MICHAEL DERRINGER

The Fitz is an important and impressive museum, with a wide range of displays and collections. Despite this, many students never visit during their time in Cambridge—if they do, it is often with their parents.

The purpose of this event was to get students to come a museum they hadn’t ventured to enter before. In this sense, the event was a resounding, almost miraculous success. A Facebook group, a short article on Varsity’s website, and the promise of free wine, are all it seems that are necessary to rouse an army of enthusiastic rookies. One visitor remarked "it’s like a cross between Art and the Maypole".

But for visitors who had been to the museum before, the event didn’t offer much. In each gallery there were periodic talks about the artworks—interesting introductions, but these were often rushed and difficult to hear. The more ‘substantial’ talks the museum puts on at other times are more detailed (as one would perhaps expect).

These were complemented by some rather anomalous novelties.
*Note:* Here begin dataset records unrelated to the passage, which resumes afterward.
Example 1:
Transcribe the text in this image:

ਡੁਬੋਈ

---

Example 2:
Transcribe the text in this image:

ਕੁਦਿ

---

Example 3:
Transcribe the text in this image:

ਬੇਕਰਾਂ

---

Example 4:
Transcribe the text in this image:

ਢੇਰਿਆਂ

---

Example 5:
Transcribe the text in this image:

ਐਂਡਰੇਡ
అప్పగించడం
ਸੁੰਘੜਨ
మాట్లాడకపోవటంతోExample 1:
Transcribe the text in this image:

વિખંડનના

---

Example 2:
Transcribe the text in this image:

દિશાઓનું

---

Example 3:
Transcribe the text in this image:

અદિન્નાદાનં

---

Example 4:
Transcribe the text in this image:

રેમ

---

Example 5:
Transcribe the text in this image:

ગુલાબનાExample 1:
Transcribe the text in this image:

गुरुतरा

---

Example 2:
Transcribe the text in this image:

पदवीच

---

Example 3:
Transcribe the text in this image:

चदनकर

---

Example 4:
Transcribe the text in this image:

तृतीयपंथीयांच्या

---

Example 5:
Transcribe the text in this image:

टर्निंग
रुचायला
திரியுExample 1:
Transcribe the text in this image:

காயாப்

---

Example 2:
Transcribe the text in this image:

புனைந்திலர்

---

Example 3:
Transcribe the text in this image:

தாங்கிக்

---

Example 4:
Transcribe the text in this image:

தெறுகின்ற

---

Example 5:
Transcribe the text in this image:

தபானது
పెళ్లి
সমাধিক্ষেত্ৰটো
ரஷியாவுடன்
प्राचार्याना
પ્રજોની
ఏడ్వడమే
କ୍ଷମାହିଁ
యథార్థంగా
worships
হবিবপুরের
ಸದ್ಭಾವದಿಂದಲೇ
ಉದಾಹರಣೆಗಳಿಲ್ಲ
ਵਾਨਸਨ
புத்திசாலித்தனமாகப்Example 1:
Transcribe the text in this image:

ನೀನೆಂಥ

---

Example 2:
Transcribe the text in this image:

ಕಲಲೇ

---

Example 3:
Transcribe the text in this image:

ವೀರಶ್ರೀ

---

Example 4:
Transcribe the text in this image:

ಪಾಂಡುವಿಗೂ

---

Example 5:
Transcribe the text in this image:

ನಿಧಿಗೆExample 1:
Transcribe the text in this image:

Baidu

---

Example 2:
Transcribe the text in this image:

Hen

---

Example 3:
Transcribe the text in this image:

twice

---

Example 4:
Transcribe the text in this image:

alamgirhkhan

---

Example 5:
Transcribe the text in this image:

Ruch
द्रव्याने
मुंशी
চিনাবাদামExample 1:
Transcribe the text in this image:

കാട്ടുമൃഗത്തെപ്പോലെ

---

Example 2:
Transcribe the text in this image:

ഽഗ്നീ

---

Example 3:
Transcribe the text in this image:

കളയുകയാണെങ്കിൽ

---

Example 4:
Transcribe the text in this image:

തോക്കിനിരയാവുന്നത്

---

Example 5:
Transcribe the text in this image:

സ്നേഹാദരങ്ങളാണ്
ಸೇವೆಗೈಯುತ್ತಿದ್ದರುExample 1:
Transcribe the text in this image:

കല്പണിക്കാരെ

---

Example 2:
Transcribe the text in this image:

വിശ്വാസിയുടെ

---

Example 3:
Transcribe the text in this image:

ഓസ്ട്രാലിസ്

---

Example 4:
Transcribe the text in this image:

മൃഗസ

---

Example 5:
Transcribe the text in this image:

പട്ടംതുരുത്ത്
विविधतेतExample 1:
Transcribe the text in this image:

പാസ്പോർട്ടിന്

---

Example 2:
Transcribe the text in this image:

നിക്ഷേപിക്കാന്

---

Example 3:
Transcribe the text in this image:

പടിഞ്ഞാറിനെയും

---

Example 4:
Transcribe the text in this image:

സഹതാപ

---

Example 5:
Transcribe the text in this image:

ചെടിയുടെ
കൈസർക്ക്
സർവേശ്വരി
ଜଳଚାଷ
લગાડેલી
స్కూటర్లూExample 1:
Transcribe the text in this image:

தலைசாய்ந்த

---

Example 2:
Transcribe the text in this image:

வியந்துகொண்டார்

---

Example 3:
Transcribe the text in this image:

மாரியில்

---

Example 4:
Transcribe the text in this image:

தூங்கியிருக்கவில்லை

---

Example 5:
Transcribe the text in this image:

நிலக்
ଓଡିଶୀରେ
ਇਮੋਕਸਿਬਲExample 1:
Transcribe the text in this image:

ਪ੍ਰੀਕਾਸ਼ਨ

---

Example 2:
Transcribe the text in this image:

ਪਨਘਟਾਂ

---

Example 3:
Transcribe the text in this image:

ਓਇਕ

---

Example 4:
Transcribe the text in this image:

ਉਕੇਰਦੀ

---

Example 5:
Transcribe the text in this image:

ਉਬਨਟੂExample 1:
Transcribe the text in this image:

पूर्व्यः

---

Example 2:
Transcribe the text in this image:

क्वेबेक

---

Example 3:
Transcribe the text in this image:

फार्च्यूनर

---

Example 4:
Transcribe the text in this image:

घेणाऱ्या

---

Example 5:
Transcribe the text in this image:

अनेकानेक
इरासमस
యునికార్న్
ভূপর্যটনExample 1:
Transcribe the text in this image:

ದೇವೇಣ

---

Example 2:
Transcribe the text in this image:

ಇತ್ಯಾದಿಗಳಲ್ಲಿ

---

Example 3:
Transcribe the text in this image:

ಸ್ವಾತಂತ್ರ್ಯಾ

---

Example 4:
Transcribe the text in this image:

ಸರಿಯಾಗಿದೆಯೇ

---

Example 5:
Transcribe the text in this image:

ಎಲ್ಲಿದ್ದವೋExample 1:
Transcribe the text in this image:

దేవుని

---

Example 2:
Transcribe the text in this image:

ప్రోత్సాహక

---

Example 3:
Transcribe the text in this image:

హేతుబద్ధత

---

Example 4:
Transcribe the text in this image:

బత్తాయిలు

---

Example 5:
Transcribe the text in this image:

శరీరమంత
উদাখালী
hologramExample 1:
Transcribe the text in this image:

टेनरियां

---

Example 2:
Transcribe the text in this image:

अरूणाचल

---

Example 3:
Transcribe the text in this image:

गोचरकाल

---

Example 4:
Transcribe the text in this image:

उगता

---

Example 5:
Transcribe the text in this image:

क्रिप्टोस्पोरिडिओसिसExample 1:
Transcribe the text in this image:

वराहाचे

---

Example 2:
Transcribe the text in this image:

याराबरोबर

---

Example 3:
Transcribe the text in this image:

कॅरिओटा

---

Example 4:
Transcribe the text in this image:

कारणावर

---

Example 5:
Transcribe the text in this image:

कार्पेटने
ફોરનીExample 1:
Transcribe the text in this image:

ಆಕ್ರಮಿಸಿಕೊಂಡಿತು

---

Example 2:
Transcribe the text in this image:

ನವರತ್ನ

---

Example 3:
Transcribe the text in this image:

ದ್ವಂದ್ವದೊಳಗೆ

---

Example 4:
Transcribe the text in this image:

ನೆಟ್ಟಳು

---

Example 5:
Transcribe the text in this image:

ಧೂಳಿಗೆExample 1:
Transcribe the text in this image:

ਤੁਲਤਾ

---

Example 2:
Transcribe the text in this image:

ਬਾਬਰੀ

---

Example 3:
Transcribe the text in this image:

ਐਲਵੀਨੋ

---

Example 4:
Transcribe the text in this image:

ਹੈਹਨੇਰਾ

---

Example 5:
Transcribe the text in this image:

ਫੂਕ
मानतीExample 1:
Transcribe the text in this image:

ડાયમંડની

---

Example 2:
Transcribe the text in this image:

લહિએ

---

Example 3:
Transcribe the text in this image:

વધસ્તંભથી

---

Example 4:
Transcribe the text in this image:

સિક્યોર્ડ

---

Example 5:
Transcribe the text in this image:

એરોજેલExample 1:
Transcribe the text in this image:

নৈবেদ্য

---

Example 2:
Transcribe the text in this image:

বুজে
Two a cappella vocal groups, singing pop songs and the odd jazz number, seemed rather out of place and slightly inappropriate. Similarly, the caricaturist (who worked tirelessly in the midst of a seemingly endless queue of people, churning out one big-chinned grinning space-monkey after another) was an incongruous and probably misguided addition to the evening.

Still, I saw some things that I had previously missed—the wonderful new acquisition, Bruegghen’s Woman Tuning a Lute, an utterly beguiling image; and some stunningly serene and elegant Korean pottery.

If the event itself, with all its niggles, gets a low star rating, the museum itself ought to get five outright—and I urge you to go. The museum will soon lose 30% of its funding; students are now being involved more than ever in curation efforts (with the museum loaning out pieces to student galleries like the King’s Art Room); and above all, it’s free. Always has been.

So do go to the Fitz if you haven’t. There won’t always be free wine, but there will be the art.